2006 war das Gedenkjahr zweier Theatergenies, die gegensätzlicher nicht sein könnten: Bertolt Brecht, der vor 50 Jahren verstarb und Samuel Beckett, der im April 100 Jahre alt geworden wäre. Beide beeinflussten das Theater nach 1945 in maßgeblicher Weise. Nach dem Erlebnis einer Jahrhundertkatastrophe schrieb Brecht - getrieben von dem unbeirrbaren Glauben an die Veränderbarkeit der Welt zum Besseren hin – politisch engagierte und aufklärerisch orientierte Lehrstücke, während Beckett dem Verlust der Ideale und der Vernichtung der Hoffnung, der Ziellosigkeit und dem Scheitern der Menschen, ja dem Nichts Sprache verlieh.
Samuel Barclay Beckett wurde am 13. April 1906 in Foxrock, einem südlichen Vorort von Dublin, als zweiter Sohn einer protestantischen Familie geboren. Er studierte in Dublin Französisch, Italienisch und Neuere Literatur und arbeitete danach als Lehrer in Belfast. Nach der Kündigung des Lehrauftrags verließ er Irland und arbeitete von 1928 bis 1930 als Lektor an der "Ecole Normale Supérieure" in Paris. In dieser Zeit begann der Ire zu schreiben. 1929 wurden erste Arbeiten veröffentlicht. Während des 2. Weltkrieges war Beckett Mitglied der französischen Widerstandsbewegung "Résistance". Nach dem Krieg veröffentlichte er zahlreiche Romane und Theaterstücke. Seinen Durchbruch als Dramatiker erreichte er mit dem berühmten Stück "Warten auf Godot", dass 1952 – zur Blütezeit des Berliner Ensembles Brechts – in einem Pariser Kleintheater uraufgeführt wurde. Mit diesem Drama erlangte der Autor internationale Bedeutung. 1957 folgte "Das Endspiel", "Das letzte Band" erschien 1959, zwei Jahre später wurde "Glückliche Tage" veröffentlicht, womit nur die bekanntesten Stücke genannt seien.
1969 erhielt Beckett den Literatur-Nobelpreis für sein Werk, in der Begründung hieß es: "Für eine Dichtung, die in neuen Formen des Romans und des Dramas, die künstlerische Aufrichtung des Menschen aus seiner Verlassenheit erreicht."
Am 22. Dezember 1989 starb der Autor in Paris an den Folgen einer Lungenembolie.
Mit seinen absurden Stücken brach Beckett konventionelle Theatercodes.
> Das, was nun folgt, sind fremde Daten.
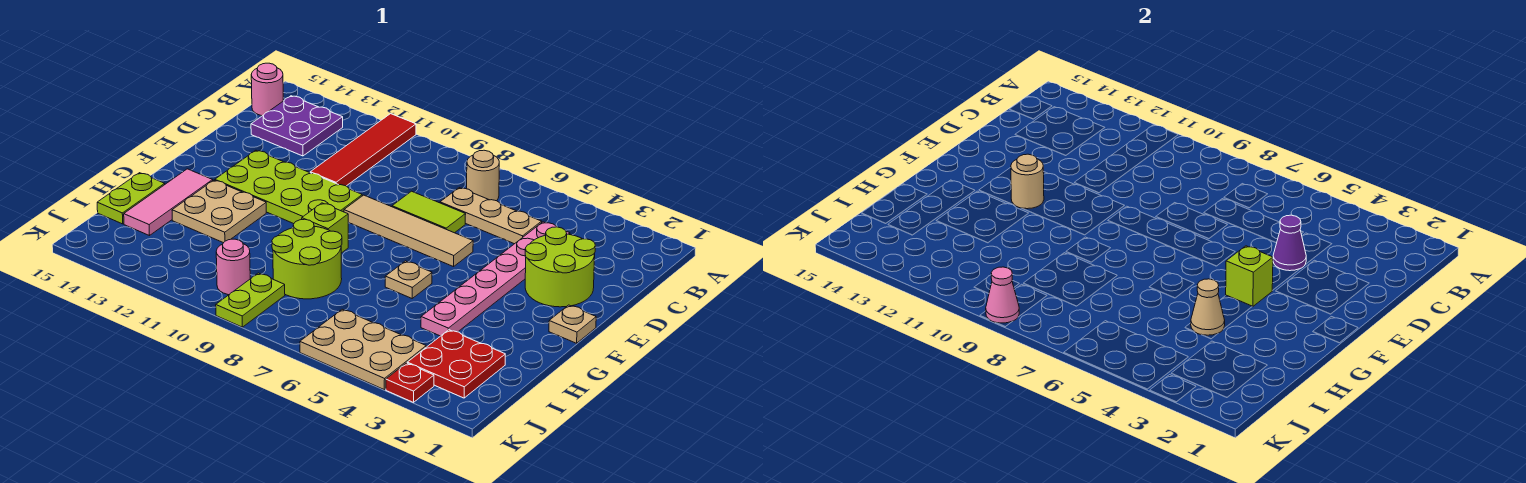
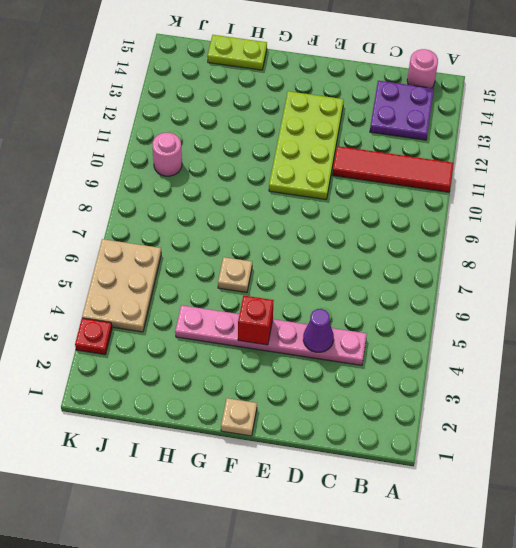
red 1x1 brick [238,296,274,345] -> lime 1x1 brick [1226,246,1273,307]
none -> tan 1x1 round brick [467,150,499,201]
none -> tan 1x3 plate [440,188,542,244]
none -> lime 2x2 round brick [525,227,595,307]

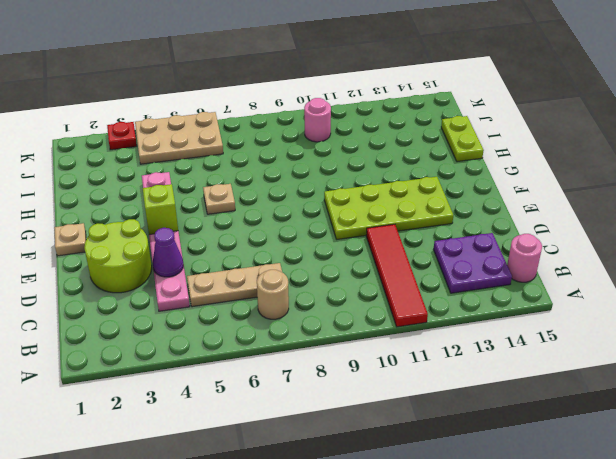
none -> lime 1x2 tile [392,191,466,233]
none -> tan 1x4 tile [344,195,473,267]
none -> lime 1x1 brick [302,203,348,253]

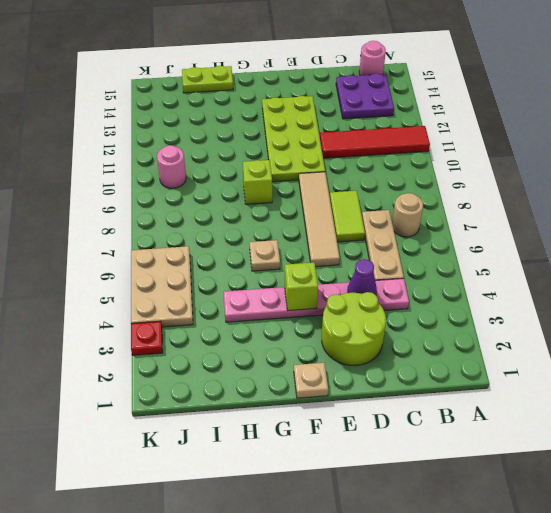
none -> tan 2x2 plate [172,180,266,243]
none -> pink 1x3 tile [124,169,213,236]
none -> lime 2x2 round brick [272,219,342,299]

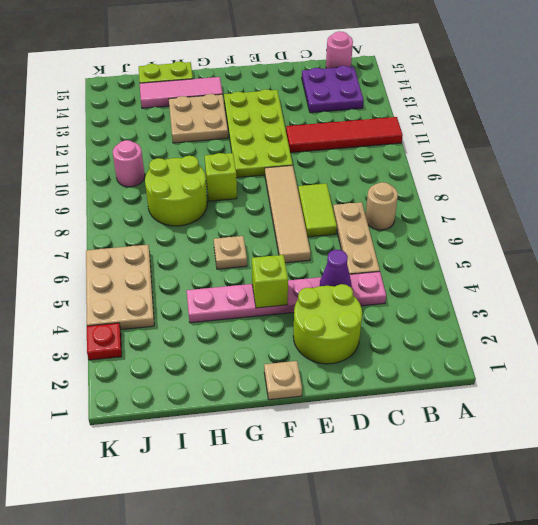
none -> red 2x2 plate [407,330,505,398]
none -> lime 1x2 plate [216,273,285,327]
none -> tan 1x1 round brick [1011,154,1044,209]

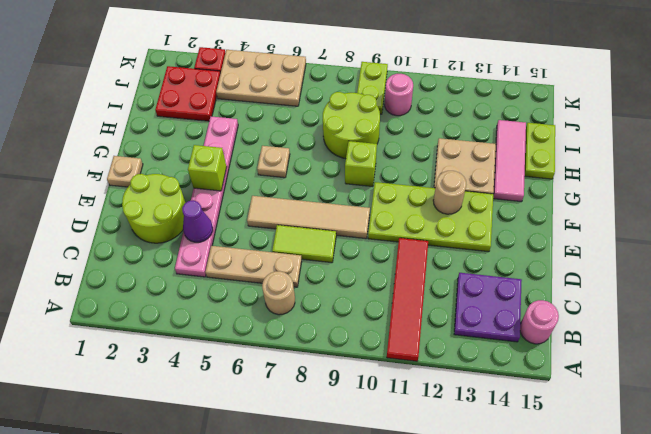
none -> tan 1x1 cone [1191,279,1225,335]
none -> pink 1x1 cone [986,267,1019,323]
In „Warten auf Godot“ befinden sich die Figuren Wladimir und Estragon in einem entmaterialisierten Raum, eine dunkle Bühne, ein karger Baum an einer Landstraße, die aus dem Nirgendwo kommt und ins Nirgendwo führt. Die Figuren haben keine Erinnerungen, keine Ziele, keine Identität. Ihr Dasein begründet sich in dem gemeinsamen sinnlosen Warten auf Godot. Ihre Nonsens-Dialoge beschreiben keine Handlung und führen zu keiner Aktion. Sie bieten keine Erklärung, keine Erkenntnis. Die Sprache ist ihrer Funktion beraubt. Beckett zeigt Menschen, die nach Krieg, Holocaust und Atombombe sich die Welt nicht mehr erklären können – weder durch Religion und Philosophie noch durch geschichtliche Erkenntnis. Was bleibt ist das große Nichts.
Becketts Dramen:
Warten auf Godot (1952 )
Spiel ohne Worte I (1957)
Das Endspiel (1957)
Spiel ohne Worte II (1959 )
Das letzte Band (1959 )
Glückliche Tage (1961)
Spiel (1963)
Atem (1969)
Nicht ich (1973 )
Damals (1974 )
Tritte (1975 )
Drei Gelegenheitsstücke (1983)
Was Wo (1983)
Literaturhinweise:
Samuel Beckett: Dramatische Werke I. Theaterstücke. Suhrkamp.
Samuel Beckett: Dramatische Werke II. Hörspiele. Filme. Suhrkamp.
Samuel Beckett: Werke in fünf Bänden. Suhrkamp.
James Knowlson: Samuel Beckett - Eine Biographie. Suhrkamp.